* [Dataset entries]:
================================

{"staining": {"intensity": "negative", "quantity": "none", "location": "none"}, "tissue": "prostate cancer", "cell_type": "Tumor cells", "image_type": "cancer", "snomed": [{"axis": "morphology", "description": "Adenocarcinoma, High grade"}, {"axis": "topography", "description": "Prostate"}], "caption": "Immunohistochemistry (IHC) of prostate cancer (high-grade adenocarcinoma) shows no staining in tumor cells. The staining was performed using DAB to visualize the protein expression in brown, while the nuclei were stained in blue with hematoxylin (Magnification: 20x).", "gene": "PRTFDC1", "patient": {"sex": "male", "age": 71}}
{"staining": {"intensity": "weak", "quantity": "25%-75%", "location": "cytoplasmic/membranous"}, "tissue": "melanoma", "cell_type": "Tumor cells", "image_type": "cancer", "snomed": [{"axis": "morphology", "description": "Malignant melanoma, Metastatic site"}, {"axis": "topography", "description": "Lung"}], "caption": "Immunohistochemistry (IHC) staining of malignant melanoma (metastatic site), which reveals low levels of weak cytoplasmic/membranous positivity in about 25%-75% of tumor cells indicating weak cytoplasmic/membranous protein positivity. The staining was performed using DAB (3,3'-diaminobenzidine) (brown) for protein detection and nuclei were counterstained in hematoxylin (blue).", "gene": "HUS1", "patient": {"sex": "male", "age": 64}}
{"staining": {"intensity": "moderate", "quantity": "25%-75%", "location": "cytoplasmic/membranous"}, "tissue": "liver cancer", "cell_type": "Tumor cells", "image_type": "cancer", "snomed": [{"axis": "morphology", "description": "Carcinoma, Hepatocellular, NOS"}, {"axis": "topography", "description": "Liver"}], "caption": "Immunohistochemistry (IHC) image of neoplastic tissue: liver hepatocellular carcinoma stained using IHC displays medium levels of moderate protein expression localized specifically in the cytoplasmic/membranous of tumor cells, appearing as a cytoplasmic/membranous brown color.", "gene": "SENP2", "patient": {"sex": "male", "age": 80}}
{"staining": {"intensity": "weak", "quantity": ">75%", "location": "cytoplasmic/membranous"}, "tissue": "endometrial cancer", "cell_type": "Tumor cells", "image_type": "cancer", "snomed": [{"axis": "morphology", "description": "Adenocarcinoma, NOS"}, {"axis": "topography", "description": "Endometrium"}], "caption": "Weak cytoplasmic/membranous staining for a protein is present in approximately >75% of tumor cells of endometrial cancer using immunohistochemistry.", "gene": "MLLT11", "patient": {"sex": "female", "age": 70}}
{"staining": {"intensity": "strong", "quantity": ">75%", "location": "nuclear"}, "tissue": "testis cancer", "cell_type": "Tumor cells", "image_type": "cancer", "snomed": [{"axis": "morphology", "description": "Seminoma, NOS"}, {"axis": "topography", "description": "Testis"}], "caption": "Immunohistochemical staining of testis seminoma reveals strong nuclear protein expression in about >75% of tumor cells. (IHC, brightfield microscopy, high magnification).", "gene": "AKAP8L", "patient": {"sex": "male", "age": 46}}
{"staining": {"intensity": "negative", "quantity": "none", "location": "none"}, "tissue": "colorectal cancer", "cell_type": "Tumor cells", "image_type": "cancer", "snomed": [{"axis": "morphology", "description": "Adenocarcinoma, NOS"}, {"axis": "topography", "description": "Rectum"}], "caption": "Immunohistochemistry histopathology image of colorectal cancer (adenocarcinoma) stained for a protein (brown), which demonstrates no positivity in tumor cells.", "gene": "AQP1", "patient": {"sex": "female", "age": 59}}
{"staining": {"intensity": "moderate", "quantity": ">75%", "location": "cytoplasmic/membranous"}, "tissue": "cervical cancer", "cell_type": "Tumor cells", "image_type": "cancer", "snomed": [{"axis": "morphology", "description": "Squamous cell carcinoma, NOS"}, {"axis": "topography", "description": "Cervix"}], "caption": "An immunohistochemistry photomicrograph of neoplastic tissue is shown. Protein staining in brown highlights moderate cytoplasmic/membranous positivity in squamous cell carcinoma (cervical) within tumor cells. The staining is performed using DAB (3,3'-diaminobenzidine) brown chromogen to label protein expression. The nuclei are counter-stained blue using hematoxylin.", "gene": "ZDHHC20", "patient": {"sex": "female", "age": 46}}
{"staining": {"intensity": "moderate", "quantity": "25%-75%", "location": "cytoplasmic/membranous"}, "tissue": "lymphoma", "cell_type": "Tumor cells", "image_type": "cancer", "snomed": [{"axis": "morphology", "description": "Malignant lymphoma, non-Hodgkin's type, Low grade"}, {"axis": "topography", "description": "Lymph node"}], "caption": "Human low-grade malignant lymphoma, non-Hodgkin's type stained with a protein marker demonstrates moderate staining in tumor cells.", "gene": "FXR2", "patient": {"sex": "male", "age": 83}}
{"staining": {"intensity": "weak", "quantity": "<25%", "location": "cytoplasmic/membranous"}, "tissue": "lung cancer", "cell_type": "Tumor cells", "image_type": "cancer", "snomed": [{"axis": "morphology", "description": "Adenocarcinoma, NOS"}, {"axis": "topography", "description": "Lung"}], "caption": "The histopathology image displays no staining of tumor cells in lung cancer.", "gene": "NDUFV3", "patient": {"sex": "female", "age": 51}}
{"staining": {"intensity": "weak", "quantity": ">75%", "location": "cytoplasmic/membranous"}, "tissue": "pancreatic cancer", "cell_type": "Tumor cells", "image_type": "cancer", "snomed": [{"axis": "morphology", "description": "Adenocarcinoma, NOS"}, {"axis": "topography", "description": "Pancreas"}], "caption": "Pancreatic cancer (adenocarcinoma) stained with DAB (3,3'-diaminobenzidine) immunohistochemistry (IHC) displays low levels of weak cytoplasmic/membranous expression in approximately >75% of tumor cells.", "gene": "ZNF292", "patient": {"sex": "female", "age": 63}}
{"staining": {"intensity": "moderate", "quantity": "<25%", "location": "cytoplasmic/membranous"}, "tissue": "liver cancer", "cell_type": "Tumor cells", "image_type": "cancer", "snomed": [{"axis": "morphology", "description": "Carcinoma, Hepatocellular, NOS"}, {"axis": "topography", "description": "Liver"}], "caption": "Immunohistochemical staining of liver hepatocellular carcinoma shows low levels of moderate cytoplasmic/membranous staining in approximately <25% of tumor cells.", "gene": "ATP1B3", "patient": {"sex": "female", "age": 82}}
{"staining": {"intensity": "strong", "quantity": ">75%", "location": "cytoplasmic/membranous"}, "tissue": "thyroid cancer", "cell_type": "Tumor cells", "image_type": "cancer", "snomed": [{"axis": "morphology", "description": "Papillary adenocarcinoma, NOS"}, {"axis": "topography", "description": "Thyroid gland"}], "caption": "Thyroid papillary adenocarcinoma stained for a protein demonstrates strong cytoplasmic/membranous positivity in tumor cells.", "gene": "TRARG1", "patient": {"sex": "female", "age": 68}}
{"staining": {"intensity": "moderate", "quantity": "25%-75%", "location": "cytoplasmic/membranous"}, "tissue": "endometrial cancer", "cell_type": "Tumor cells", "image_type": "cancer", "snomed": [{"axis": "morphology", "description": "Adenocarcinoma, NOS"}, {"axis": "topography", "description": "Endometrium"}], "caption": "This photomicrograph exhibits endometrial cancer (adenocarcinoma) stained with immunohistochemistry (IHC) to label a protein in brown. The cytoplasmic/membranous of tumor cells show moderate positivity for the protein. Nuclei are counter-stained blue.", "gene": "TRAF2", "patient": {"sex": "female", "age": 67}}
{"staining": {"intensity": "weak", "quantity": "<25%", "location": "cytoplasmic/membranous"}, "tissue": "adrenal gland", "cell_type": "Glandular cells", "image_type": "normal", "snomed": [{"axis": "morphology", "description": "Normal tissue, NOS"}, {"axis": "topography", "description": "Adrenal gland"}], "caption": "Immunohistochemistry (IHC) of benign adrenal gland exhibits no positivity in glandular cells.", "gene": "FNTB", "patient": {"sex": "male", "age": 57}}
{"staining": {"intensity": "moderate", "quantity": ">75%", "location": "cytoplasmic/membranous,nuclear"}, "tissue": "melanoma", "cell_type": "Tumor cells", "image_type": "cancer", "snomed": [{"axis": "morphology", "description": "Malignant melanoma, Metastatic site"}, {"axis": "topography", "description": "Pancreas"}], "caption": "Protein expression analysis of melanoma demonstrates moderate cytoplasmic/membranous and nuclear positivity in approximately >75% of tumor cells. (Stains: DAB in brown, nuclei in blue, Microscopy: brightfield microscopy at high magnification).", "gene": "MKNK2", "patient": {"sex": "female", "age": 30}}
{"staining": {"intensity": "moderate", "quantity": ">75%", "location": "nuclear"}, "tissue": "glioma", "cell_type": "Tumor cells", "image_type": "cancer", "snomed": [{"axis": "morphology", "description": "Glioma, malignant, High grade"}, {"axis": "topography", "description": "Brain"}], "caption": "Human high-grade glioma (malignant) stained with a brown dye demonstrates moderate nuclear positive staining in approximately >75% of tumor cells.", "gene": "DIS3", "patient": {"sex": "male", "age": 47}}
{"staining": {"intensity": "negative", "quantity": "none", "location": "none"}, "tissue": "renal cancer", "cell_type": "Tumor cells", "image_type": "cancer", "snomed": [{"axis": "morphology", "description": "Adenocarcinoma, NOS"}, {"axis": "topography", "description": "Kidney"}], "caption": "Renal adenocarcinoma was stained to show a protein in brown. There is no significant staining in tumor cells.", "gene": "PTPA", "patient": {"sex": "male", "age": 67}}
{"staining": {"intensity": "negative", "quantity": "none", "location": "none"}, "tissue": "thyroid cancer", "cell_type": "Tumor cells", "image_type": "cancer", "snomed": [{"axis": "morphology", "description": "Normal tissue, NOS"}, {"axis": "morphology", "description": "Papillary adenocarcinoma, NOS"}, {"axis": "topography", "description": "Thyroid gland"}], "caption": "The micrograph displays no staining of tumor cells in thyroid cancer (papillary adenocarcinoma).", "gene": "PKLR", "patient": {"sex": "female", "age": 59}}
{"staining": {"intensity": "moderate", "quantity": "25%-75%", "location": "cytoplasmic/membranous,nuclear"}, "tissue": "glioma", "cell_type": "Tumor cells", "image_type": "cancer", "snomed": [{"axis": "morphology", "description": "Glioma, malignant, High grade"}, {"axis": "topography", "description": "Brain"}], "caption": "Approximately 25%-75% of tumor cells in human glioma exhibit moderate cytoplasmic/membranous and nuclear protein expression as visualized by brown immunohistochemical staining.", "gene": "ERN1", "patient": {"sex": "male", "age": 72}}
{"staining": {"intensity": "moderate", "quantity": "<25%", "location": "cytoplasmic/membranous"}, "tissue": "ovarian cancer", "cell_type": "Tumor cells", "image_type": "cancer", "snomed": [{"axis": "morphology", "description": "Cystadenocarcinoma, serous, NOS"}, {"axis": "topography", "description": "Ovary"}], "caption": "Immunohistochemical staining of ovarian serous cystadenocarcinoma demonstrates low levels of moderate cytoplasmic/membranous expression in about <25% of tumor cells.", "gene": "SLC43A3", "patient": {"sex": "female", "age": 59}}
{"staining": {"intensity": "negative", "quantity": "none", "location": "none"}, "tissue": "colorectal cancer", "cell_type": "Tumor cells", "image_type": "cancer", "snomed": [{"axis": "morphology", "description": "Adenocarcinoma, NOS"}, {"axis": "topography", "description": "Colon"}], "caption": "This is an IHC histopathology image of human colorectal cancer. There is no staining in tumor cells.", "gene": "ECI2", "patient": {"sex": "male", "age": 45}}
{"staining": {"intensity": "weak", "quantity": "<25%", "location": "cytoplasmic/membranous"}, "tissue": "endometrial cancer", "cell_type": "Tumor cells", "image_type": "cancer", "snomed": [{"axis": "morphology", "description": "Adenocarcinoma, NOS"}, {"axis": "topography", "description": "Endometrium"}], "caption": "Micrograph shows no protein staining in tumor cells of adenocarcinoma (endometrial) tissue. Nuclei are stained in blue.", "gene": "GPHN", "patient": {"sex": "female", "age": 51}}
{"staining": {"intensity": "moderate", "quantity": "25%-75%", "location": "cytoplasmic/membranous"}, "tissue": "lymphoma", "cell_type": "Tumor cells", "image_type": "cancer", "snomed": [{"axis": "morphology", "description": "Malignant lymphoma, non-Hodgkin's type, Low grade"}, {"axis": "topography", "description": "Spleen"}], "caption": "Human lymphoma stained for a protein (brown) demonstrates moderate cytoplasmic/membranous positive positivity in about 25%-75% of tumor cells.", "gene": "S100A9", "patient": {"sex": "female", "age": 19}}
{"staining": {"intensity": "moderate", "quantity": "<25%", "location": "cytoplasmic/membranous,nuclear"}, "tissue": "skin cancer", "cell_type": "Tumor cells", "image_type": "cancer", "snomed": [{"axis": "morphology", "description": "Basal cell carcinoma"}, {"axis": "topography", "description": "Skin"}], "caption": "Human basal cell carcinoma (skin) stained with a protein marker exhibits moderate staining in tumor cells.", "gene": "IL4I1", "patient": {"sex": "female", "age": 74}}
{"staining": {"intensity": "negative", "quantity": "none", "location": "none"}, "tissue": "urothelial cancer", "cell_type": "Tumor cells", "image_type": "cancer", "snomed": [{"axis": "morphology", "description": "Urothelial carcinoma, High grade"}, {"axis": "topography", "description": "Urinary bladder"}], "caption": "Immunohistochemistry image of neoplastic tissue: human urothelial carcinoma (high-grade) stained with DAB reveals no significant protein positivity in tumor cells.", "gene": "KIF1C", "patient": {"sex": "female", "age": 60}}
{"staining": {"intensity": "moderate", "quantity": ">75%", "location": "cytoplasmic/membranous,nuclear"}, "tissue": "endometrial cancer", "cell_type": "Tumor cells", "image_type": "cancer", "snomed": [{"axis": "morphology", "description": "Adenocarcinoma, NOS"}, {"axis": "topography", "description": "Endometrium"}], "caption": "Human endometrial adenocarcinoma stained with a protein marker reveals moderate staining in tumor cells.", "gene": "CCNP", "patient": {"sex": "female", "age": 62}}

================================

* [Your assignment]:
Quote exactly the first line of the entries and every line after it, stopping with the line that contains "(IHC) staining of".

* [Solution for this problem]:
{"staining": {"intensity": "negative", "quantity": "none", "location": "none"}, "tissue": "prostate cancer", "cell_type": "Tumor cells", "image_type": "cancer", "snomed": [{"axis": "morphology", "description": "Adenocarcinoma, High grade"}, {"axis": "topography", "description": "Prostate"}], "caption": "Immunohistochemistry (IHC) of prostate cancer (high-grade adenocarcinoma) shows no staining in tumor cells. The staining was performed using DAB to visualize the protein expression in brown, while the nuclei were stained in blue with hematoxylin (Magnification: 20x).", "gene": "PRTFDC1", "patient": {"sex": "male", "age": 71}}
{"staining": {"intensity": "weak", "quantity": "25%-75%", "location": "cytoplasmic/membranous"}, "tissue": "melanoma", "cell_type": "Tumor cells", "image_type": "cancer", "snomed": [{"axis": "morphology", "description": "Malignant melanoma, Metastatic site"}, {"axis": "topography", "description": "Lung"}], "caption": "Immunohistochemistry (IHC) staining of malignant melanoma (metastatic site), which reveals low levels of weak cytoplasmic/membranous positivity in about 25%-75% of tumor cells indicating weak cytoplasmic/membranous protein positivity. The staining was performed using DAB (3,3'-diaminobenzidine) (brown) for protein detection and nuclei were counterstained in hematoxylin (blue).", "gene": "HUS1", "patient": {"sex": "male", "age": 64}}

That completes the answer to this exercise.